Balkan Idols
- Author: Vjekoslav Perica
- Publisher: Oxford University Press
- Publication date: 2002
- ISBN: 0-19-517429-1

= Balkan Idols =

2002 book by Vjekoslav Perica

Balkan Idols: Religion and Nationalism in Yugoslav States (ISBN 0-19-517429-1) is a book by Vjekoslav Perica. It was first published in 2002 by Oxford University Press.

The book explores the political roles of different religious organisations in the republics of the former Yugoslavia. Balkan Idols was described as a significant work in several reviews in academic journals.

==Reception==
Balkan Idols was praised by Josip Mocnik in Contemporary Church History Quarterly as "masterfully written and extensively researched". Writing for the Journal of the American Academy of Religion, Franke Wilmer described the book as a "remarkably balanced" work that shows "how socially and politically destructive the volatile interplay between fundamentalism and the magnification of unresolved or unreconciled narratives of victimization ... can be."

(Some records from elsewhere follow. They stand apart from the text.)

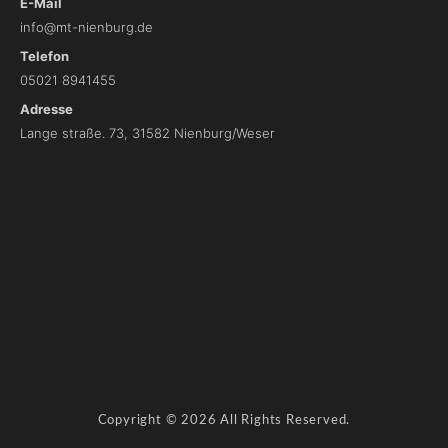
E-Mail
info@mt-nienburg.de
Telefon
05021 8941455
Adresse
Lange straße. 73, 31582 Nienburg/Weser
I
m
p
r
e
s
s
u
m
D
Copyright © 2026 All Rights Reserved.
a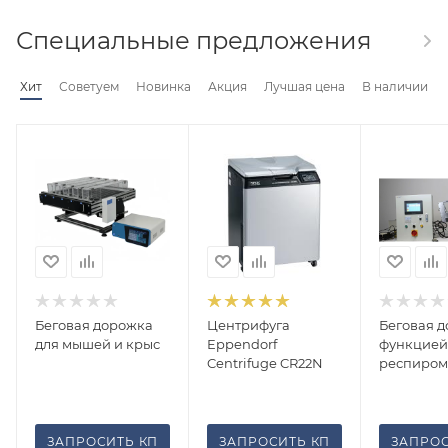
Специальные предложения
Хит
Советуем
Новинка
Акция
Лучшая цена
В наличии
Беговая дорожка
Центрифуга
Беговая д
для мышей и крыс
Eppendorf
функцией
Centrifuge CR22N
респиром
ЗАПРОСИТЬ КП
ЗАПРОСИТЬ КП
ЗАПРОС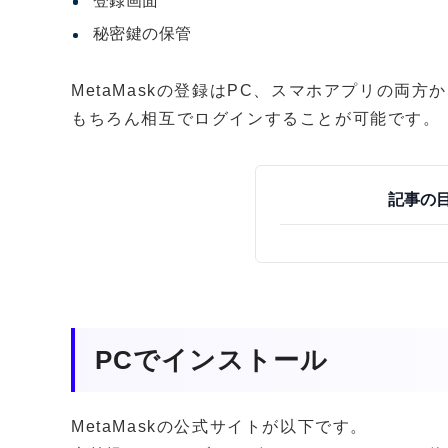
登録画面
秘密鍵の保管
MetaMaskの登録はPC、スマホアプリの両方
もちろん相互でログインすることが可能です。
記事の
PCでインストール
MetaMaskの公式サイトが以下です。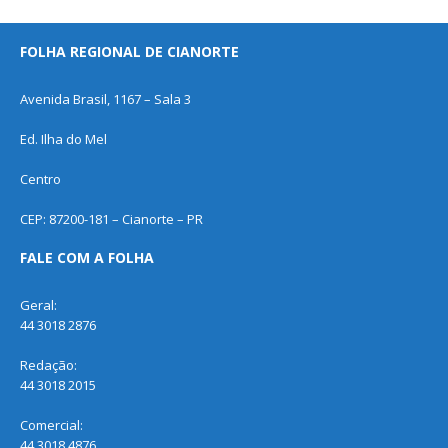
FOLHA REGIONAL DE CIANORTE
Avenida Brasil, 1167 – Sala 3
Ed. Ilha do Mel
Centro
CEP: 87200-181 – Cianorte – PR
FALE COM A FOLHA
Geral:
44 3018 2876
Redação:
44 3018 2015
Comercial:
44 3018 4876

Peter Korchnak of the Global Review of Ethnopolitics wrote that "[the] merging of national and religious identity defines the objective of Perica’s monograph: rather than attempting to explain the dissolution of Yugoslavia by factors related to religion, the aim is to trace the influence of religious institutions on nation-formation and political legitimacy in Yugoslavia."